O GLOBO - 23/01
No estado mais rico do país, no interior mais próspero, nas proximidades de uma refinaria da petróleo e em empresas que produzem para grandes redes de supermercado, foi flagrado trabalho degradante em carvoarias. A cena se parece com todas: trabalhadores em situação de risco, indícios de desmatamento de mata nativa e empresas inseridas na cadeia de suprimento do país.
É assim mesmo que funciona na Amazônia, em locais de difícil acesso para a fiscalização das autoridades. O país se escandaliza e pensa que é só lá, em terra ainda sem lei. O que fazer com nossas convicções quando acontece tão perto dos olhos de todos nós? Perto de uma cidade como Bragança Paulista?
“O carvão produzido na região é comprado por grandes redes de supermercados", informou o GLOBO de ontem na primeira página. O repórter Ronaldo D’Ercole, que acompanhou a ação da Polícia Rodoviária Federal, Ministério do Trabalho e Ministério Público, relatou que os trabalhadores não tinham água potável, banheiro, nem local para se alimentar. Não tinham proteção para as mãos, olhos e pulmões contra a fuligem dos fornos. Havia também menores de idade.
São pequenas carvoarias, dirá o setor. Não compramos delas, dirão os supermercados. Mas legal e ilegal estão misturados. Os pequenos fornecem para os maiores, que fornecem para os supermercados nos quais todos compramos. E assim, em um alegre churrasco de domingo, os consumidores podem acabar convalidando crimes trabalhistas e ambientais, sem saber.
Por isso é que autoridades ou organizações que combatem o trabalho análogo à escravidão sempre investigam a cadeia produtiva. É lá que está o nó. Uma parte da empresa é legal, outra não. Há casos em que a empresa assina a carteira, mas não fornece os indispensáveis equipamentos de proteção ou garante condições de trabalho digno. É preciso dizer a um empregador que é sua obrigação proteger mãos, pulmões, olhos do trabalhador dos elementos nocivos à saúde? É necessário avisar que quem trabalha precisa de local limpo para se alimentar? Tem que haver norma mandando fornecer água potável? O Ministério do Trabalho cria regras proibindo o que deveria estar proscrito em todo o território nacional. E o faz porque o óbvio não é respeitado por empresas.

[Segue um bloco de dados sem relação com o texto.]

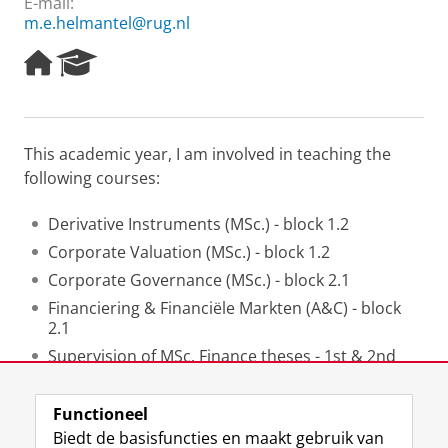
E-mail:
m.e.helmantel@rug.nl
H
R
o
e
m
s
e
e
p
a
This academic year, I am involved in teaching the
a
r
following courses:
g
c
e
h
P
Derivative Instruments (MSc.) - block 1.2
o
Corporate Valuation (MSc.) - block 1.2
r
t
Corporate Governance (MSc.) - block 2.1
a
Financiering & Financiële Markten (A&C) - block
l
2.1
Supervision of MSc. Finance theses - 1st & 2nd
semester
Functioneel
Laatst gewijzigd:
24 juni 2026 21:04
Biedt de basisfuncties en maakt gebruik van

O chefe da Fiscalização para a Erradicação do Trabalho Escravo, Alexandre Lyra, disse, segundo Clarice Spitz, que há o entendimento errado de que só se configura trabalho escravo quando há homens armados impedindo a saída do trabalhador. Disse que, em 20 anos, nunca viu. Outros já viram, mas há formas variadas de manter a pessoa em situação desumana. Na área rural, a estratégia ainda é a do armazém. Produtos vendidos a preços exorbitantes em áreas remotas, ou dívida falsa da compra de ferramentas que o empregador tem que fornecer.
A condenação da sociedade, a atuação de ONGs, as campanhas da OIT, Ministério Público, do Ministério do Trabalho, a lista suja, a pressão sobre grandes empresas têm surtido efeito. O crime de trabalho análogo à escravidão tem diminuído pelo combate sistemático. Desde 1995, foram encontrados nessa condição 46 mil trabalhadores. Em 2013, foram 1.619, o maior número em cinco anos, o que parece indicar aumento do problema. É, na verdade, um aperto maior na fiscalização, que hoje não se limita mais ao setor rural, mas também ao urbano, onde empresas têxteis, que fornecem para grifes famosas, têm sido flagradas.
Só a erradicação é aceitável e esse é o sentido da PEC do Trabalho Escravo que pune com expropriação a empresa que praticar o crime. A bancada ruralista trabalha para desidratar a regulamentação da PEC 57, de 1999. Argumenta que é preciso definir melhor o que é trabalho escravo. “Jornada exaustiva" não poderia estar dentro do conceito, dizem. Donde se conclui que, para eles, explorar as forças do trabalhador além do limite é aceitável. Estranha economia.